Website Design Fundamentals

Have you ever tried to design a website, but found yourself unable to articulate
what you envisioned? When it comes to website design, many people experience mental blocks from time to time. The following are a number of ideas to help inspire you, stimulate your creativity, and break you out of a creative funk.

Feedback From Clients

Bar none, the most vital aspect of designing a website is getting input from your clients. Although your ideas about designing a website might sound good on paper, the one you’ve envisioned might not meet the criteria of the person or company you’re making it for. You’ll need to press your clients about their expectations before anything else! Here are several questions I tend to ask:

Using these exploratory details, you’ll have the ability to put together a number of design prototypes and sketch some layouts that are in accordance with the vision of your client.

What Makes the Design of a Website
Either Good or Bad?

The most integral aspect of any website is interaction. The last thing you want is a site that looks bad but works great. If a site isn’t in line with the
branding identity of your client, then, by contrast, it is not a good website.
You could have the best-looking website in the world, but if people can’t
figure out how to get from one page to another, then what good is it?

Visitors should be as intrigued by a site’s design as much as by its content. The website’s main menu must be easy to find on every page. Tabs and links must contain title descriptions. Buttons on the menu can subtly change their appearances to establish which section or page a user is currently on. You can use breadcrumbs (for example, “Homepage > Books > Web Design Manuals”) to help people navigate through your site.
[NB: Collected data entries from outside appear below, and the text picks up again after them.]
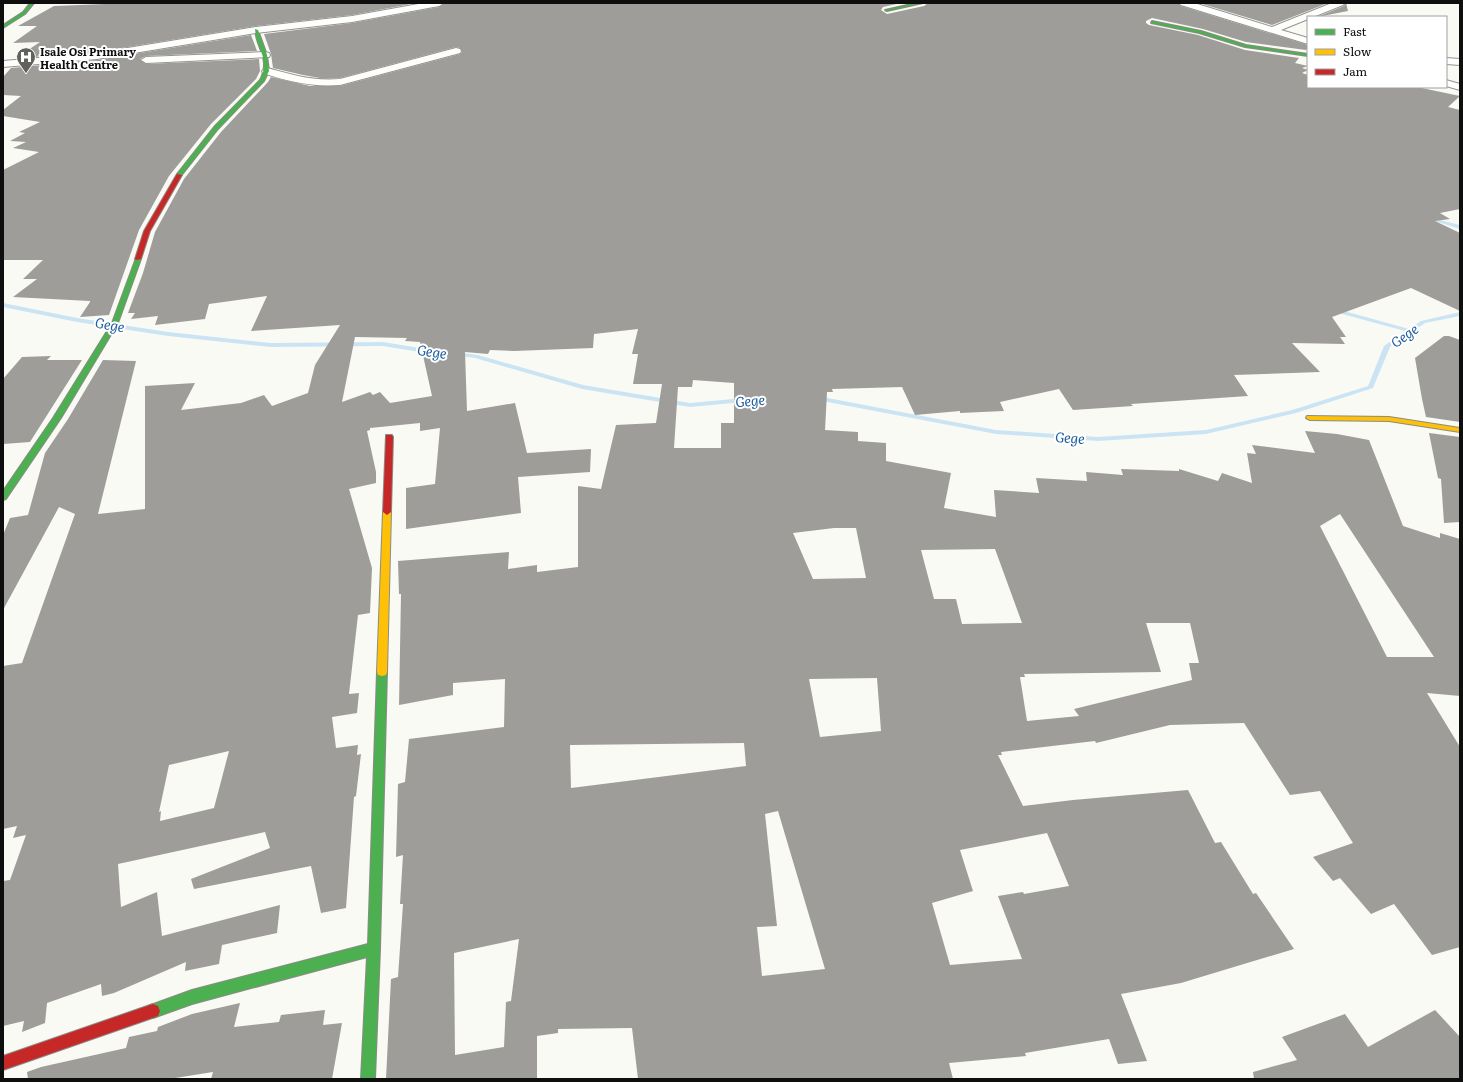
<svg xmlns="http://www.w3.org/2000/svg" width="1463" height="1082" viewBox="0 0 1463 1082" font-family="Literata,serif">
<rect width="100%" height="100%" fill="#fafaf4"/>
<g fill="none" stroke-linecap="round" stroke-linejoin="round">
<path fill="#cbe4f4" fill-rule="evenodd" d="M1428 217 1460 225V229L1428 219Z
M3 303 77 318 168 332 271 343 383 342 432 350 435 352 432 354 383 346 271 347 168 336 77 322 3 307Z
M1333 308 1409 329 1421 321 1460 312V316L1425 323 1390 347 1373 388 1296 413 1206 434 1098 441 996 434 817 400 814 398 817 396 996 430 1098 437 1206 430 1292 410 1368 386 1384 346 1405 331 1331 311V309Z
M456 352 478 355 583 385 690 403 744 398 747 400 744 402 690 407 582 389 475 358 454 355V353Z"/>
</g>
<path fill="#9e9d99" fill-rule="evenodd" d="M130 3H416L352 15 256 26 97 52 21 58 28 50 40 42 13 43 37 26H18L54 6Z
M445 3H901L883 7 881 10 887 14 924 6 928 3H1178L1181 6 1308 45V48L1306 50 1246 42 1203 29 1152 18 1146 21V23L1149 25 1198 35 1245 50 1299 58 1295 63 1308 66 1302 68 1308 70 1302 73 1308 75V87H1417L1460 96 1448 107 1460 110V209L1440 213 1450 219 1435 221 1460 233V311L1411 288 1332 317 1346 337H1340L1345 344 1292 343 1320 372 1234 375 1248 396 1131 404 1133 406 1073 410 1059 389 1000 402 1004 411 960 413V411L915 415 902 387 832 389 833 392H827L825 430 858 432V441L886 443V461L951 473 944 508 996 517 994 490 1039 493 1036 478 1087 481 1086 472 1123 475 1121 469 1179 471V469L1218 481 1222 473 1252 483 1247 453 1256 454 1252 445 1315 453 1305 431 1337 434 1369 440 1403 526 1440 538V533L1460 539V696L1427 693 1460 747V947L1432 955 1394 904 1371 914 1340 878 1333 881 1313 857 1353 843 1320 791 1290 795 1244 723 1170 725 1096 743 1095 741 1001 752 1002 755H998L1023 806 1073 800 1188 790 1215 843 1221 842 1253 894 1256 893 1294 949 1181 983 1121 994 1147 1061 1118 1064 1109 1039 1025 1053 1026 1056 949 1063 953 1079H638L632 1028 558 1029V1033L537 1036V1079H386L391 979 398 977 403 904H400L403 855 396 857 398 784 405 782 409 739 504 727 505 679 453 683V695L399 705 401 594H399L398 561 509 552 508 569 537 565V572L578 567V486L601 489 616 425 656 423 662 384H633L638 354H632L638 329 594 334 593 348 514 351 490 350 488 354 465 352 467 411 515 403 527 453 591 449 590 472 518 477 521 513 406 529V488L435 484 440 428 420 431V423L370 428V430L367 431 376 472V483L349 489 372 568 370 613 358 615 349 694 359 693 357 713 332 717 336 748 358 745 357 755 361 754 356 796 354 797 346 908 321 913 311 866 194 889 191 879 270 848 265 832 118 864 121 907 157 892 162 936 280 905 277 933 222 945 219 964 185 971 186 962 114 993 102 996 101 984 47 1003 45 1023 22 1032 24 1021 3 1026V881L10 880 26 835 13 838 17 826 3 829V666L22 663 75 514 59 507 3 610V535L10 518 28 515 45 453 68 419 103 360 136 361 98 514 145 509V386L195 383 181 410 241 403 264 395 272 406 308 393 315 365 340 325 251 331 267 296 209 304 205 319 155 325 158 316 131 319 135 313H128L143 273 155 232 184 179 221 132 268 82 271 77 310 86H340L460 54 462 52 460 48 456 47 340 78H320L303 75 273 68 271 54 264 34 352 23 439 7ZM355 337 407 338 405 341 420 342 432 396 390 403 380 392 373 395 370 392 342 402ZM693 380 734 383V423H721V448H674L678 387H692ZM1340 514 1434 657H1387L1320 526ZM834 528H856L866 578 813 579 793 533ZM995 549 1022 623 962 624 956 599H934L921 550ZM1146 623H1190L1199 663H1189L1192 680 1074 709 1079 716 1027 721 1020 677H1025L1024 674 1161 672ZM877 678 881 731 820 737 809 679ZM744 743 746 766 571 788 570 745ZM229 751 214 808 160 821 161 811 159 812 169 765ZM778 811 825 969 762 976 757 927 777 926 765 814ZM1047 833 1069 886 1024 894 1023 892 998 896 1022 959 950 965 932 903 973 891 960 850ZM519 939 511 1001 506 1002 504 1047 455 1055 454 953Z
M1199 3H1328L1272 25Z
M1346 3 1348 11 1317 17 1344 6Z
M251 35 257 51 146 56 140 59 146 64 259 59 260 71 256 79 211 124 169 176 139 230 109 315 80 317 90 302V301L13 297 37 279H23L43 260H3V170L39 152 13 148 26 142 10 141 25 133 19 132 40 122 3 116V110L21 96 3 95V77L11 68 97 60Z
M1444 336H1449L1460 340V422L1426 417 1422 399 1415 358Z
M51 356 47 360H82L30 442 3 444V379L22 357Z
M1429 433 1460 437V522L1444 523 1441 479 1438 478Z
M240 1003 234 1027 279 1022 281 1015 325 1010 323 1025 342 1023 332 1079H211L213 1072 169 1079H28L27 1072 41 1067 126 1048 129 1037 157 1031 158 1027 192 1014Z
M1435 1010 1460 1037V1079H1254L1253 1072 1297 1060 1282 1037 1345 1014 1368 1047Z"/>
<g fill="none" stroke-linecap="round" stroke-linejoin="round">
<g stroke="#949492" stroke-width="2">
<path id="street" d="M424 3H444L439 6 352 22 256 33 97 59 3 67V61L97 53 256 27 352 16Z
M1179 3H1194L1272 27 1332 3H1345L1343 5 1313 17H1308V19L1281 30 1308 38V44L1181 5Z
M456 48 460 49 461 51 460 53 340 85C313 87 289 82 263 73L262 71 267 68C294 75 311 81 340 79Z
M265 52 269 53 270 55 269 57 146 63 141 60 146 57Z
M1446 58 1460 59V65L1446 64Z
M1446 80 1460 84V90L1446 86Z"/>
</g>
<g stroke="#8b8b88" stroke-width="2">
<path id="fast" d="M30 3H34L25 14 3 28V25L23 12Z
M916 3H923L887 11 885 10Z
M1152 21 1201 31 1246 45 1308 54V56L1245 47 1199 33 1151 23Z
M255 29 258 30 267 55 269 71 264 81 218 129 181 176H177V174L214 127 260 80C271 58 256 49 255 29Z
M136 258 141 259 118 323 61 418 6 499 3 500V491L53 418 112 323Z
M382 668 386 669 387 672 380 949 375 1079H361L367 957 192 1004 153 1018 148 1016 146 1011 148 1006 192 990 368 944 377 672 378 669Z"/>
</g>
<g stroke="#8b8b88" stroke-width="2">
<path id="slow" d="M1307 416 1389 417 1460 428V432L1389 421 1310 420 1306 418Z
M387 509 391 512 387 672 386 675 382 676 378 675 377 672 383 512Z"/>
</g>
<g stroke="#8b8b88" stroke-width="2">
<path id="jam" d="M177 174 182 175 150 231 141 259 136 260 135 259 144 231Z
M386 435H392L393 437 391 512 387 515 383 512Z
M153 1004 158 1006 160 1011 158 1016 3 1070V1056Z"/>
</g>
<use href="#street" fill="#fefefd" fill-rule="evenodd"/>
<use href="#fast" fill="#4caf50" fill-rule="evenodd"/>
<use href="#slow" fill="#ffc107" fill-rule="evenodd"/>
<use href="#jam" fill="#c62828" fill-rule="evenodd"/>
</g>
<defs>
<g id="hospital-pin" transform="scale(1)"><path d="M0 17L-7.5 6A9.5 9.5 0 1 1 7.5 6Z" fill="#61615e" stroke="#fff"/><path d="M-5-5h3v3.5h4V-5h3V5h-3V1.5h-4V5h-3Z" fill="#fff"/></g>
</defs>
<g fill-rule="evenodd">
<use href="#hospital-pin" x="26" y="57"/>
</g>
<g text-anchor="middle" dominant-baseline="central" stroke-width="4" stroke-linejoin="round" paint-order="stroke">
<g font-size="11" font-weight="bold" fill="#0e0e0e" stroke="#fff" text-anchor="start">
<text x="40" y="51">Isale Osi Primary<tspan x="40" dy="13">Health Centre</tspan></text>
</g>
<g font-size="14" font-style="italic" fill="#1c5d9c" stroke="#fff">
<text transform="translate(110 324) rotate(10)">Gege</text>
<text transform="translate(1404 335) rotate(-35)">Gege</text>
<text transform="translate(432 351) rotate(8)">Gege</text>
<text transform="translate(750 400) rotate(-5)">Gege</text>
<text transform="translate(1070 437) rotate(4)">Gege</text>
</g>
</g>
<rect width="1463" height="1082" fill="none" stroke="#0e0e0e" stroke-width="8"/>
<rect x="1307" y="16" width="140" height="72" fill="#ffffff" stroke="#9f9f9f"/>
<rect x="1315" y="29" width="20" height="6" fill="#4caf50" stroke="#9f9f9f"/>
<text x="1343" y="36" font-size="12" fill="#0e0e0e">Fast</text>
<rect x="1315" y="49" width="20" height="6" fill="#ffc107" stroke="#9f9f9f"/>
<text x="1343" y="56" font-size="12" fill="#0e0e0e">Slow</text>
<rect x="1315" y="69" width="20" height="6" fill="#c62828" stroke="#9f9f9f"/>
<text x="1343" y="76" font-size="12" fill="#0e0e0e">Jam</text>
</svg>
General Cohesiveness of Website Design

A fundamental theme should be maintained on every page, even if some pages look different than others. When such cohesiveness is achieved, you connect and hold together the website’s overall design.

Keep Things Basic

You’ll find that a majority of websites share the same structure. You’ll find logos in the left corner, banners on the right, and content in the body serving as a webpage’s focal point. While there are a number of ways these elements can be organized, not very many of them are intuitive. It is in your best interest to maintain a basic and intuitive autonomy for each page of your website.

Negative Space

Negative space (a.k.a. white space) is a portion of a website layout that is vacant (missing imagery or wording). Many web design beginners believe that all empty spaces on a page of a website need to be filled in (perhaps with content or pictures). These people do not understand that negative space is as integral to a webpage as content and visuals are. With a lack of white space, the design is a whole will come across as unbalanced and cluttered. Visitors to your website will have difficulty figuring out what to concentrate on.

Divine Proportion

The divine proportion (a.k.a. the “Golden Ratio”) – in addition to other traditional website design patterns – allows you to do to produce layouts that are easy on the eyes. Historically, Renaissance artists used the Divide Proportion to create paintings, architecture, and sculptures. As such, if you use this sensible and fundamental principle, you’ll know what guidelines to follow for the sake of crafting layouts that appeal to people.

Unified Design

Your website will feel unified when the elements of the design work together (as opposed to website components that run individually). Various elements need to be connected to each other so that a website’s overall design comes across as strategized and systematic.

Resolution of a Screen

The preferred layout for a 1024 x 768 monitor is the
fixed-width setting (at least it was when this article was written). As such,
your layout should not exceed a width of 950 pixels. The last thing you want to do is force visitors to scroll right and left as they navigate through your website.